Consigne
Reprenez le texte sur le concept d'autonomie à la suite de son dernier titre et rédigez la section que ce titre annonce.

Même Rawls, dans son libéralisme politique, n’échappe pas lui-même à l’ambiguïté engendrée par le concept d’autonomie quant au danger du perfectionnisme. En effet, sa description de l’autonomie politique par l’adéquation de la rationalité et du sens de la justice provient tout aussi bien d’une conception spécifique de l’individu. La notion d’autonomie est intrinsèquement ambiguë, et c’est précisément ce qui fonde la problématique à laquelle nous nous intéressons. D’une part, on peut concevoir l’autonomie d’une manière plus minimale, qui consisterait à affirmer que tous les êtres humains sont autonomes parce que tous sont rationnels et tous effectuent certains choix. Cette définition peut être purement opérationnelle, dans la mesure où ceux qui l’utilisent sont conscients que la réalité n’est pas aussi simple, mais qu’à des fins de théorisation et dans le contexte politique l’autonomie doit être comprise comme telle. Toutefois, employer le terme autonomie en ce sens, même de façon simplement opérationnelle, est une dénaturation du concept due à une influence kantienne voulant que la rationalité se confonde avec la liberté. Si tel est vraiment le concept d’autonomie, il ne se distingue pas substantiellement du concept de liberté ou d’indépendance. D’autre part, comme c’est le cas dans notre argument, on peut supposer que l’autonomie est un phénomène bien spécifique d’autodétermination qui nécessite certaines conditions émotionnelles et sociales, et qui n’est jamais totalement et finalement accompli. Dans ce cas, il nous faut prendre acte des spécificités de ce terme, ce qui nous permet de le différencier clairement des concepts de liberté et d’indépendance[45]. Le concept a alors une richesse nouvelle. Employé comme prémisse d’une théorie de la justice, il pourrait ouvrir une toute nouvelle perspective sur les tenants et aboutissants d’une société juste.

2.2.2 Une dénaturation du concept d’autonomie ?

Données brutes
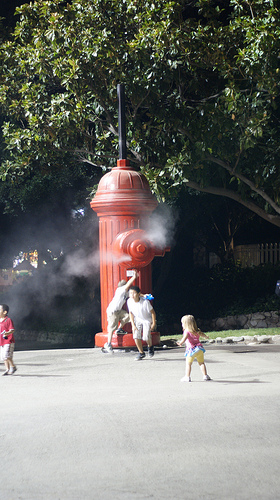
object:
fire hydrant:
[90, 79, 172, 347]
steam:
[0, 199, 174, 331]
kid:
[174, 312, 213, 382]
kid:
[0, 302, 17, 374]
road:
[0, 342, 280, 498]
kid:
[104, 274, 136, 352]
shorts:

Réponse
Passons donc au deuxième argument contre l’autonomie relationnelle, soit celui de la dénaturation du concept. Il y a en fait deux versions de cet argument. La première est celle qui soutient que l’autonomie relationnelle est un paradoxe et que, ultimement, adopter un tel concept revient à nier l’autonomie. La deuxième consiste à reconnaître la pertinence de l’analyse psychologique individuelle et sociale que font les tenants de l’autonomie relationnelle, tout en refusant de l’employer en philosophie politique, afin de préserver la nature individualiste du concept et le contrepoids qu’il représente face aux intérêts de groupe. La première version peut trouver une réponse dans la description des fondements de l’autonomie relationnelle telle qu’elle est faite dans la première section de ce texte. En effet, bien que les tenants d’une telle conception soutiennent que l’autonomie est constituée en grande partie par les relations sociales dans lesquelles elle s’inscrit, il est possible de décrire l’autonomie relationnelle de façon plus nuancée. Si l’on se fie à la fois aux travaux en psychologie, mais aussi à la théorie de la reconnaissance de Honneth, ce n’est pas de façon directe que le contexte relationnel conditionne l’autonomie, mais bien parce que le rapport aux autres influence le rapport à soi-même. Or c’est bien dans cette relation à soi-même que, pour certains, s’exerce la véritable autonomie.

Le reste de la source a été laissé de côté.